▶ [Assignment 1] Please rewrite the part of the Croatian Film Association text below, starting with "Under CFA's patronage" and going on through "3 feature films.", with "film workshops" replaced by "filmmaking workshops".
▶ [Assignment 2]
Answer these questions from the Croatian Film Association text below, one per line:
(a) Since what year has the Association been a member of UNICA?
(b) How many feature films has CFA produced?
(c) Who is listed as president?
▶ [Assignment 3] In the Croatian Film Association text below, shorten the paragraph that begins "Originally, Croatian Film Association" while keeping its main facts.

▶ [Text excerpt]
_____

About us

Croatian Film Association (Hrvatski filmski savez)

address Tuškanac 1
HR - 10000 ZAGREB
tel +385 1 48 48 771, 48 18 350, 48 18 365
fax +385 1 48 48 764
president Damir Čučić
Secretary Hrvoje Selec
VAT HR29355825482
Zagrebačka banka
giro account IBAN
HR8323600001101556872


head of publishing Diana Nenadić
diana@hfs.hr
head of Film Programs Marko Rojnić
marko.rojnic@hfs.hr
head of festival and educationalprograms Sanja Zanki Pejić
sanja.zanki@hfs.hr
head of tech and film and video archive Mislav Vinković
mislav@hfs.hr
cinema projectionist / cinema coordinator Damir Pezerović
damir.pezerovic@hfs.hr
Administrative secretary Iva Harandi
iva.harandi@hfs.hr

Originally, Croatian Film Association (CFA) was an association of non-professional film groups operating in Croatia since 1928. Since 1992, the Association has been a member of the international organization of non-professional cinema (UNICA) and since 2005, a member of the International Federation of Film Associations as well.

Under CFA's patronage 162 film children and youth clubs and 45 associations with legal status operate today. Main goals of CFA's work are:

  • organizing some of the most important film festivals in Croatia in terms of education and non-professional filmmaking, such as Four River Film Festival – international festival of films made by youth and Croatian Children's Film Festival – national festival of films made by children;
  • organizing film workshops, intended for mentors of children and youth film clubs, but also children and youth themselves;
  • encouraging and offering expert help in realization of media education, especially in primary and high schools:

In 2000 the Association also started its own film production and distribution. In the past 14 years CFA has produced more than 100 short and 3 feature films.

The Chronology of the film-club movement in Croatia

  • 1928.

_____

▶ [Dataset entries]
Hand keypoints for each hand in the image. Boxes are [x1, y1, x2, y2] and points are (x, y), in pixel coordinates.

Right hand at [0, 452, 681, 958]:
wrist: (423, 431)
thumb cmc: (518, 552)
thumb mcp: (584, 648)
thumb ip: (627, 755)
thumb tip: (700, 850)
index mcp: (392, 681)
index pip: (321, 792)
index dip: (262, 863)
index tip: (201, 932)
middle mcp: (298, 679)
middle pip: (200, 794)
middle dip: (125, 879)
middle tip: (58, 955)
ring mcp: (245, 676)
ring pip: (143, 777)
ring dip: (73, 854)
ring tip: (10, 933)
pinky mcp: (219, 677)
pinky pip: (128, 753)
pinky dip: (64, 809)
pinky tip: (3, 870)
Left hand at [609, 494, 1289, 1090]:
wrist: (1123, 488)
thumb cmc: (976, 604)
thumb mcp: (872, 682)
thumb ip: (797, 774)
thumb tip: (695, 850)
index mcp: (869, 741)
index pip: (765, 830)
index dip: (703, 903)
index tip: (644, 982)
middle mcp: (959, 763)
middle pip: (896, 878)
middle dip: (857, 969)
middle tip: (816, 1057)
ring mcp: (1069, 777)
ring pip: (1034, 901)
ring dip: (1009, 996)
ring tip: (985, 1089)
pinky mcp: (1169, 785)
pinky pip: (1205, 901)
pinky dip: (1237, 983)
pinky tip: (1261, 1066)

_____

▶ [Result 1]
Under CFA's patronage 162 film children and youth clubs and 45 associations with legal status operate today. Main goals of CFA's work are:

  • organizing some of the most important film festivals in Croatia in terms of education and non-professional filmmaking, such as Four River Film Festival – international festival of films made by youth and Croatian Children's Film Festival – national festival of films made by children;
  • organizing filmmaking workshops, intended for mentors of children and youth film clubs, but also children and youth themselves;
  • encouraging and offering expert help in realization of media education, especially in primary and high schools:

In 2000 the Association also started its own film production and distribution. In the past 14 years CFA has produced more than 100 short and 3 feature films.

▶ [Result 2]
(a) 1992
(b) 3
(c) Damir Čučić

▶ [Result 3] CFA began as an association of non-professional film groups that had been active in Croatia since 1928. It joined UNICA in 1992 and the International Federation of Film Associations in 2005.